Channelrhodopsins are a subfamily of retinylidene proteins (rhodopsins) that function as light-gated ion channels. They serve as sensory photoreceptors in unicellular green algae, controlling phototaxis: movement in response to light. Expressed in cells of other organisms, they enable light to control electrical excitability, intracellular acidity, calcium influx, and other cellular processes (see optogenetics). Channelrhodopsin-1 (ChR1) and Channelrhodopsin-2 (ChR2) from the model organism Chlamydomonas reinhardtii are the first discovered channelrhodopsins. Variants that are sensitive to different colors of light or selective for specific ions (ACRs, KCRs) have been cloned from other species of algae and protists.

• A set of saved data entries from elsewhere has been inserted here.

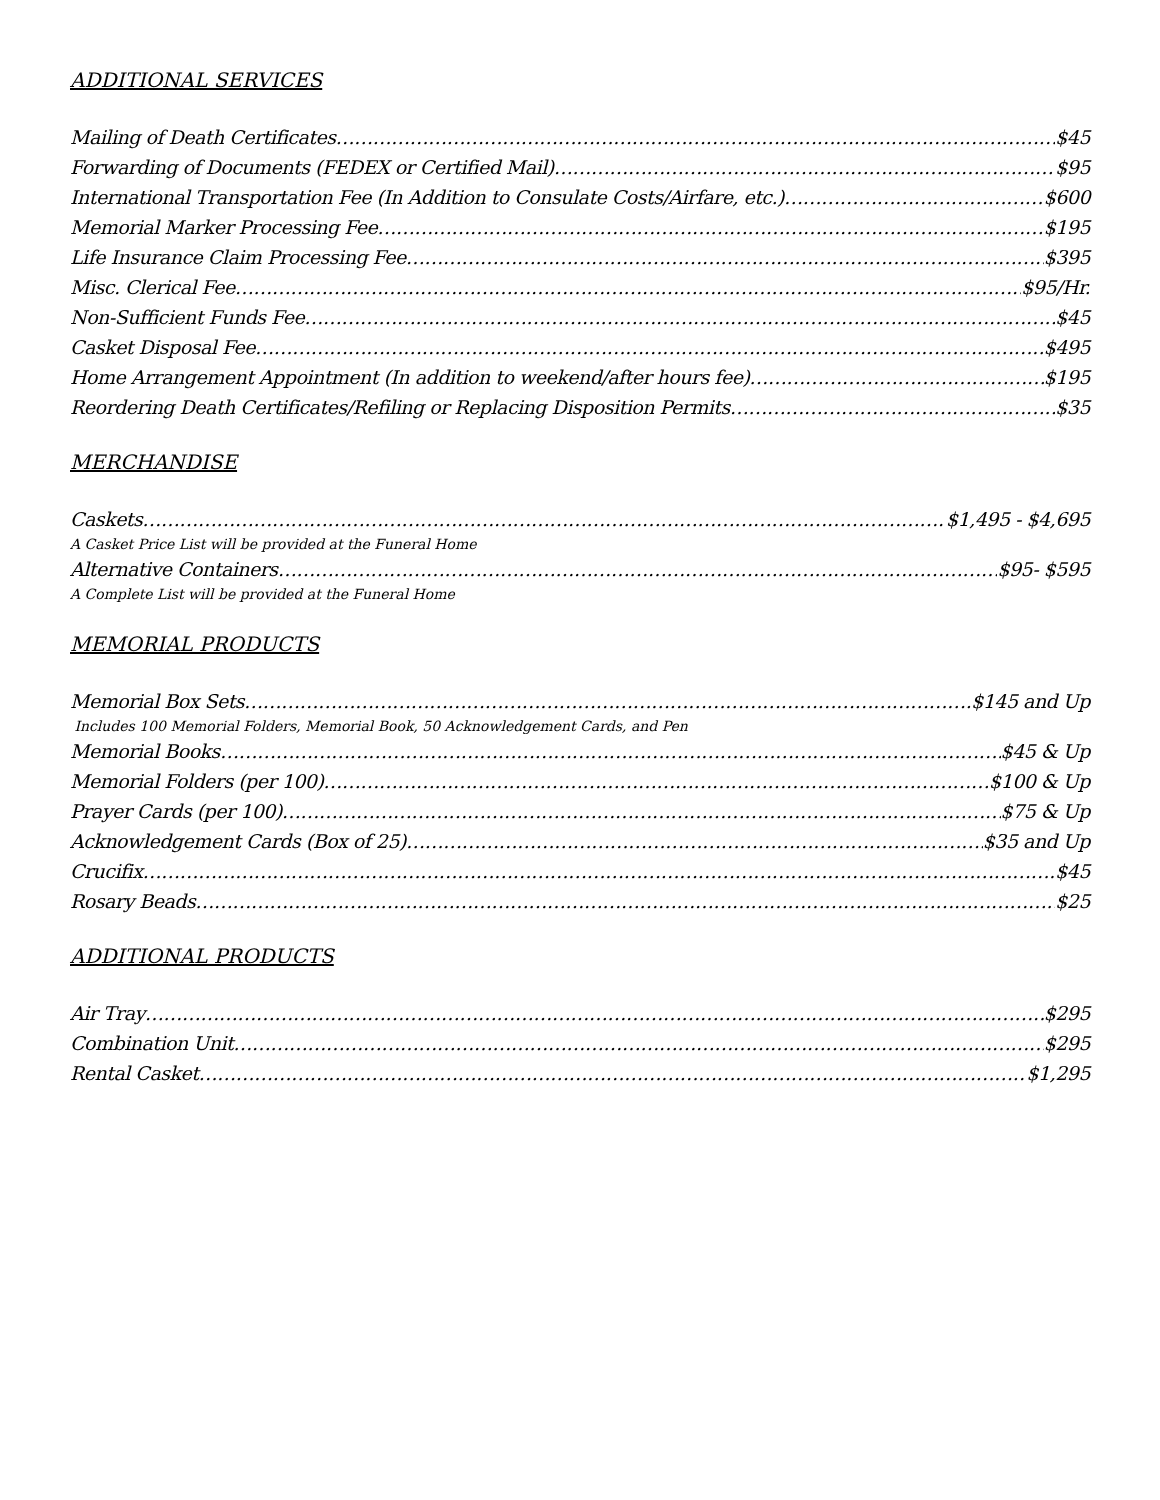ADDITIONAL SERVICES
Mailing of Death Certificates $45
Forwarding of Documents (FEDEX or Certified Mail) $95
International Transportation Fee (In Addition to Consulate Costs/Airfare, etc.) $600
Memorial Marker Processing Fee $195
Life Insurance Claim Processing Fee $395
Misc. Clerical Fee $95/Hr.
Non-Sufficient Funds Fee $45
Casket Disposal Fee $495
Home Arrangement Appointment (In addition to weekend/after hours fee) $195
Reordering Death Certificates/Refiling or Replacing Disposition Permits $35
MERCHANDISE
Caskets $1,495 - $4,695
A Casket Price List will be provided at the Funeral Home
Alternative Containers $95- $595
A Complete List will be provided at the Funeral Home
MEMORIAL PRODUCTS
Memorial Box Sets $145 and Up
Includes 100 Memorial Folders, Memorial Book, 50 Acknowledgement Cards, and Pen
Memorial Books $45 & Up
Memorial Folders (per 100) $100 & Up
Prayer Cards (per 100) $75 & Up
Acknowledgement Cards (Box of 25) $35 and Up
Crucifix $45
Rosary Beads $25
ADDITIONAL PRODUCTS
Air Tray $295
Combination Unit $295
Rental Casket $1,295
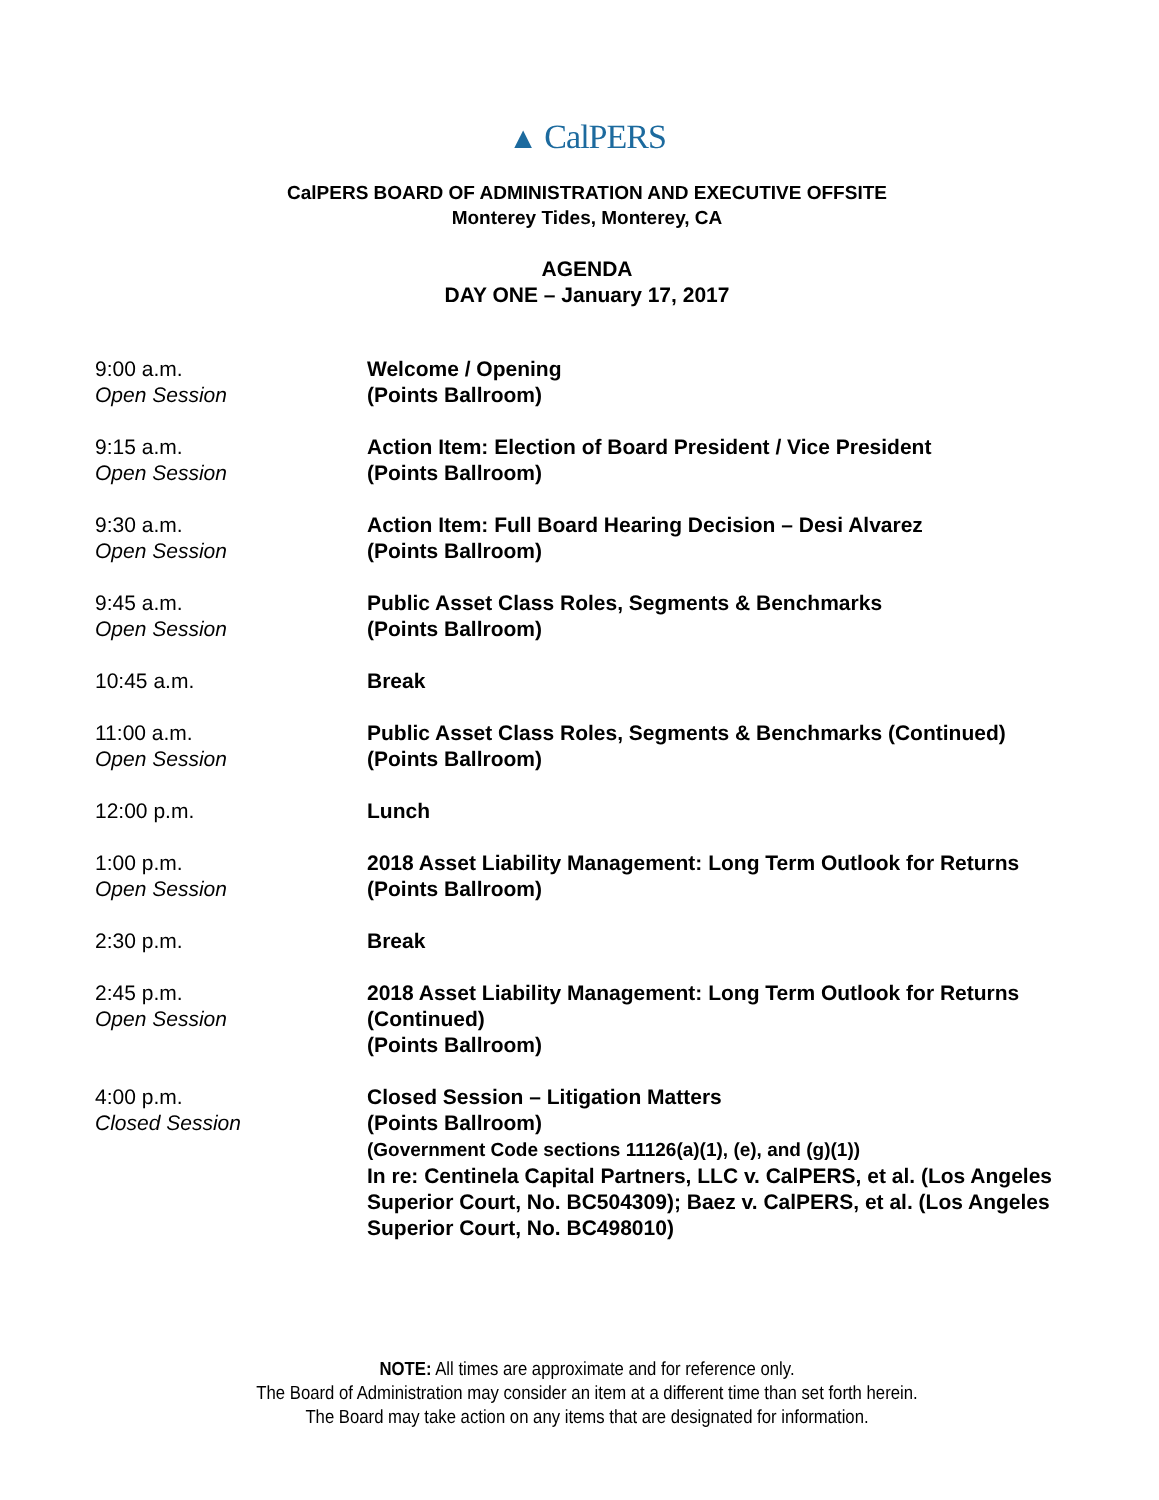▲ CalPERS
CalPERS BOARD OF ADMINISTRATION AND EXECUTIVE OFFSITE
Monterey Tides, Monterey, CA
AGENDA
DAY ONE – January 17, 2017
| 9:00 a.m. Open Session | Welcome / Opening (Points Ballroom) |
| 9:15 a.m. Open Session | Action Item: Election of Board President / Vice President (Points Ballroom) |
| 9:30 a.m. Open Session | Action Item: Full Board Hearing Decision – Desi Alvarez (Points Ballroom) |
| 9:45 a.m. Open Session | Public Asset Class Roles, Segments & Benchmarks (Points Ballroom) |
| 10:45 a.m. | Break |
| 11:00 a.m. Open Session | Public Asset Class Roles, Segments & Benchmarks (Continued) (Points Ballroom) |
| 12:00 p.m. | Lunch |
| 1:00 p.m. Open Session | 2018 Asset Liability Management: Long Term Outlook for Returns (Points Ballroom) |
| 2:30 p.m. | Break |
| 2:45 p.m. Open Session | 2018 Asset Liability Management: Long Term Outlook for Returns (Continued) (Points Ballroom) |
| 4:00 p.m. Closed Session | Closed Session – Litigation Matters (Points Ballroom) (Government Code sections 11126(a)(1), (e), and (g)(1)) In re: Centinela Capital Partners, LLC v. CalPERS, et al. (Los Angeles Superior Court, No. BC504309); Baez v. CalPERS, et al. (Los Angeles Superior Court, No. BC498010) |
NOTE: All times are approximate and for reference only.
The Board of Administration may consider an item at a different time than set forth herein.
The Board may take action on any items that are designated for information.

Phototaxis and photoorientation of microalgae have been studied over more than a hundred years in many laboratories worldwide. In 1980, Ken Foster developed the first consistent theory about the functionality of algal eyes. He also analyzed published action spectra and complemented blind cells with retinal and retinal analogues, which led to the conclusion that the photoreceptor for motility responses in Chlorophyceae is rhodopsin.

Photocurrents of the Chlorophyceae Haematococcus pluvialis and Chlamydomonas reinhardtii were studied over many years in the groups of Oleg Sineshchekov and Peter Hegemann. Based on action spectroscopy and simultaneous recordings of photocurrents and flagellar beating, it was determined that the photoreceptor currents and subsequent flagellar movements are mediated by rhodopsin and control phototaxis and photophobic responses. The extremely fast rise of the photoreceptor current after a brief light flash led to the conclusion that the rhodopsin and the channel are intimately linked in a protein complex, or even within one single protein.

The name "channelrhodopsin" was coined to highlight this unusual property, and the sequences were renamed accordingly. The nucleotide sequences of the rhodopsins now called channelrhodopsins ChR1 and ChR2 were finally uncovered in a large-scale EST sequencing project in C. reinhardtii. Independent submission of the same sequences to GenBank by three research groups generated confusion about their naming: The names cop-3 and cop-4 were used for initial submission by Hegemann's group; csoA and csoB by Spudich's group; and acop-1 and acop-2 by Takahashi's group. Both sequences were found to function as single-component light-activated cation channels in a Xenopus oocytes and human kidney cells (HEK).

Their roles in generation of photoreceptor currents in algal cells were characterized by Oleg Sineshchekov, Kwang-Hwan Jung and John Spudich, and Peter Berthold and Peter Hegemann.

In terms of structure, channelrhodopsins are retinylidene proteins. They are seven-transmembrane proteins like rhodopsin, and contain the light-isomerizable chromophore all-trans-retinal (an aldehyde derivative of vitamin A). The retinal chromophore is covalently linked to the rest of the protein through a protonated Schiff base. Whereas most 7-transmembrane proteins are G protein-coupled receptors that open other ion channels indirectly via second messengers (i.e., they are metabotropic), channelrhodopsins directly form ion channels (i.e., they are ionotropic). This makes cellular depolarization extremely fast, robust, and useful for bioengineering and neuroscience applications, including photostimulation.

The natural ("wild-type") ChR2 absorbs blue light with an absorption and action spectrum maximum at 480 nm. When the all-trans-retinal complex absorbs a photon, it induces a conformational change from all-trans to 13-cis-retinal. This change introduces a further one in the transmembrane protein, opening the pore to at least 6 Å. Within milliseconds, the retinal relaxes back to the all-trans form, closing the pore and stopping the flow of ions. Most natural channelrhodopsins are nonspecific cation channels (CCRs), conducting H⁺, Na⁺, K⁺, and Ca²⁺ ions. Anion-conducting channelrhodopsins (ACRs) and potassium-selective channelrhodopsins (HcKCR1, HcKCR2) were structurally analyzed to understand their ion selectivity. ACRs and KCRs have been used to inhibit neuronal activity. Recently discovered viral channelrhodopsins (VCR1) are localized to the membrane of the endoplasmic reticulum and lead to calcium release when illuminated.

In 2005, three groups sequentially established ChR2 as a tool for genetically targeted optical remote control (optogenetics) of neurons, neural circuits and behavior.